Look Ma, no Code! Building Streaming Data Pipelines with Apache Kafka

Have you ever thought that you needed to be a programmer to do stream processing and build streaming data pipelines? Think again!

Companies new and old are all recognising the importance of a low-latency, scalable, fault-tolerant data backbone, in the form of the Apache Kafka streaming platform. With Kafka, developers can integrate multiple sources and systems, which enables low latency analytics, event driven architectures and the population of multiple downstream systems. These data pipelines can be built using configuration alone.

In this talk, we'll see how easy it is to stream data from a database such as Oracle into Kafka using the Kafka Connect API. In addition, we'll use KSQL to filter, aggregate and join it to other data, and then stream this from Kafka out into multiple targets such as Elasticsearch and MySQL. All of this can be accomplished without a single line of code!

Why should Java geeks have all the fun?

Talk 2:
Flow is in the Air: Best Practices of Building Analytical Data Pipelines with Apache Airflow

Apache Airflow is an Open-Source python project which facilitates an intuitive programmatic definition of analytical data pipelines. Based on 2+ years of productive experience, we summarize its core concepts, detail on lessons learned and set it in context with the Big Data Analytics Ecosystem.

Creating, orchestrating and running multiple data processing or analysis steps may cover a substantial portion of a Data Engineer and Data Scientist business. A widely adopted notion for this process is a "data pipeline" - which consists mainly of a set of "operators" which perform a particular action on data, with the possibility to specify dependencies among those. Real-Life examples may include:
Importing several files with different formats into a Hadoop platform, perform data cleansing, and training a machine learning model on the result
perform feature extraction on a given dataset, apply an existing deep learning model to it, and write the results in the backend of a microservice
Apache Airflow is an open-source Python project developed by AirBnB which facilitates the programmatic definition of such pipelines. Features which differentiate Airflow from similar projects like Apache Oozie, Luigi or Azkaban include (i) its pluggable architecture with several extension points (ii) the programmatic approach of "workflow is code" and (iii) its tight relationship with the the Python as well as the Big Data Analytics Ecosystem.

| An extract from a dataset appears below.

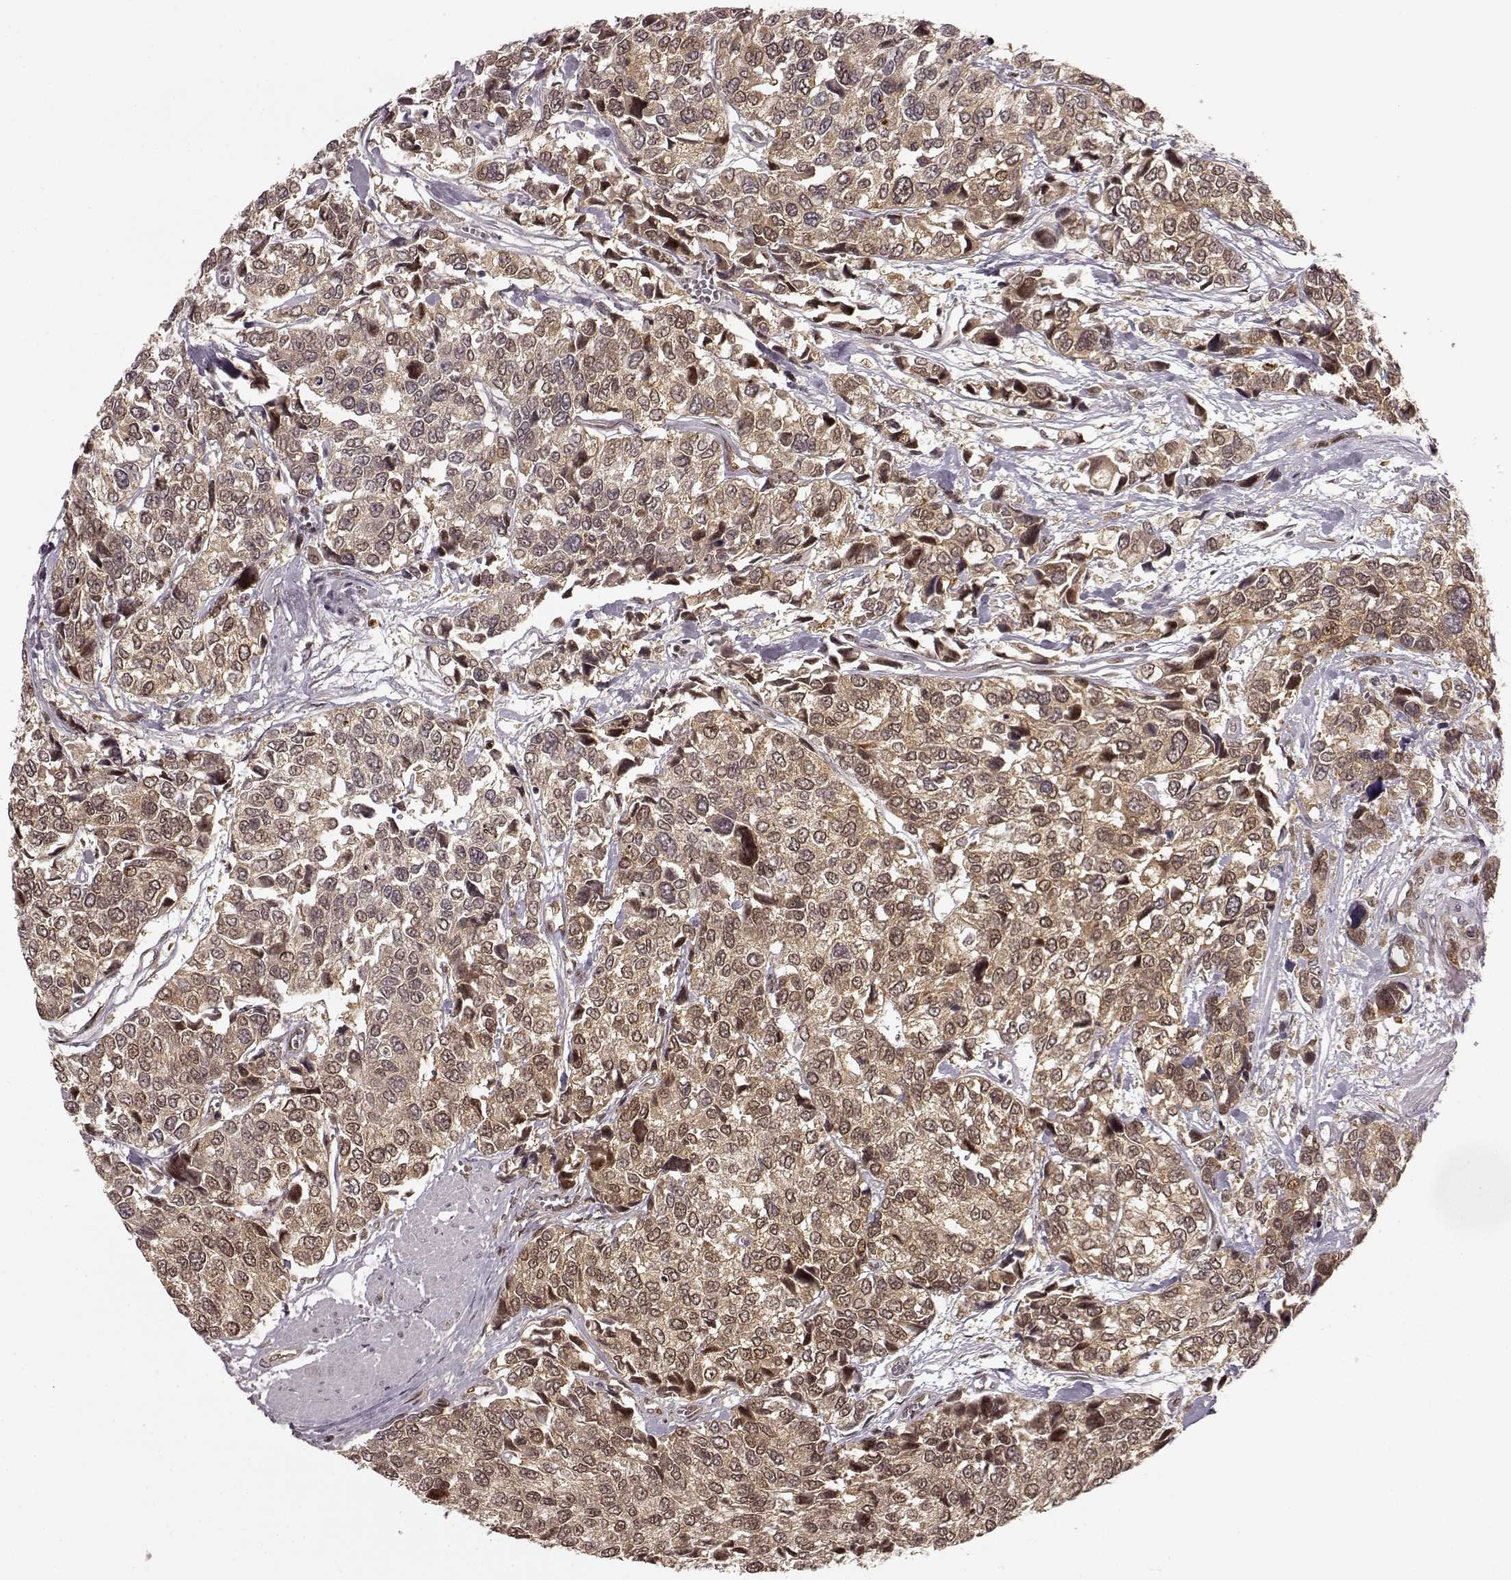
{"staining": {"intensity": "moderate", "quantity": ">75%", "location": "cytoplasmic/membranous,nuclear"}, "tissue": "urothelial cancer", "cell_type": "Tumor cells", "image_type": "cancer", "snomed": [{"axis": "morphology", "description": "Urothelial carcinoma, High grade"}, {"axis": "topography", "description": "Urinary bladder"}], "caption": "Protein expression analysis of human urothelial cancer reveals moderate cytoplasmic/membranous and nuclear staining in approximately >75% of tumor cells. (Brightfield microscopy of DAB IHC at high magnification).", "gene": "SLC12A9", "patient": {"sex": "male", "age": 77}}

Based on several years of productive usage, we briefly summarize the core concepts of Airflow, and detail in-depth on lessons learned and best practices from our experience. These include hints for getting efficient quickly with Airflow, approaches to structure workflows, integrating it in an enterprise landscape, writing plugins and extentions, and maintaining it in productive environment. We conclude with a comparison with other analytical workflow engines and summarize why we have chosen Airflow. We will put another special focus on the context of hybrid (realtime + batch) analytical platforms, and how Airflow can complement the Apache Kafka / Confluent ecosystem.